If we want to define that behavior even without fences we should go with something closer to @talchas' original proposal. This can be summarized as: there is a per-thread write-back buffer for nontemporal stores. A background thread flushes the entire buffer at non-deterministic intervals using non-atomic writes. (There is no partial flushing, it's always flushing the entire thing.) The fence flushes the entire buffer right then and there.

In both cases, MOVNT; MOV to the same location is UB, since there is a race between the write-back thread and the MOV in the real thread. MOVNT; SFENCE; MOV is fine since the fence guarantees that the write-back happened so there cannot be a race.

eduardosm commented 1 year ago

The _mm_maskmoveu_si128 intrinsic uses the maskmovdqu instruction.

According to Intel documentation, it looks like a non-temporal store, even though Rust documentation does not mention it.

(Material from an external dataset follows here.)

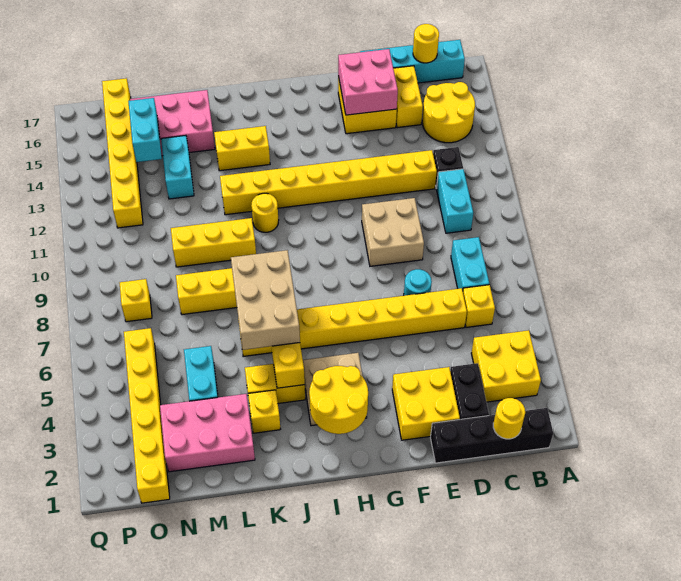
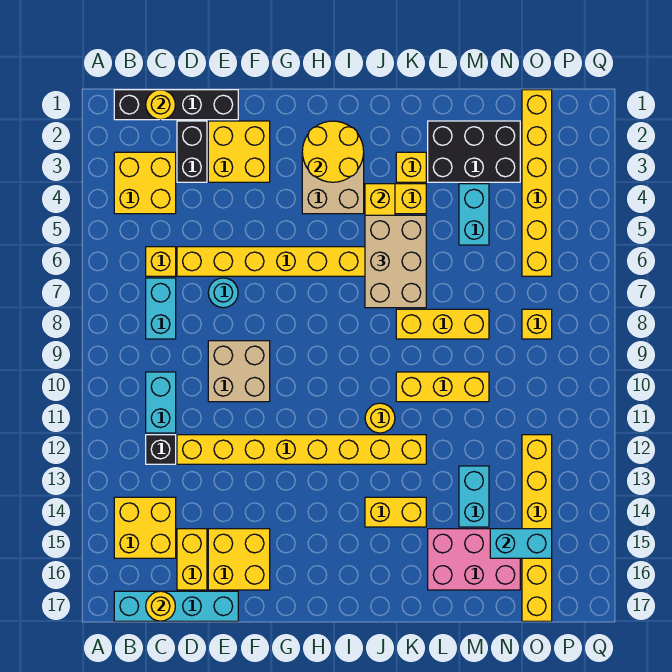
yellow 2x2 round brick [422,82,475,143] -> yellow 2x2 brick [114,497,176,558]
pink 2x2 brick [338,49,398,115] -> none
pink 2x3 brick [160,394,255,472] -> black 2x3 brick [428,121,520,182]
cyan 1x2 brick [128,98,162,162] -> cyan 1x2 brick turned to [490,529,552,558]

Conditionally store 8-bit integer elements from a into memory using mask (elements are not stored when the highest bit is not set in the corresponding element) and a non-temporal memory hint. mem_addr does not need to be aligned on any particular boundary.

talchas commented 1 year ago

maskmovdqu, not movmskpd, they're very different instructions (thanks intel), but otherwise yes, it (and maskmovq and all of movnt*) is a nontemporal store.

tmandry commented 1 year ago

Proposal: Can we lint on these intrinsics for now (by marking them as deprecated, or implementing a dedicated lint), warning people that they are unsound, and figure out how to address them longer term in the future?

This was discussed in the lang team meeting. We recognize that there needs to be more in-depth discussion on this, but a lint would be a useful band-aid for the future.

If, on the other hand, we agree that it is possible to use these lints safely, we should update the documentation on how to do that, and consider adding a lint that looks for unsound uses of them.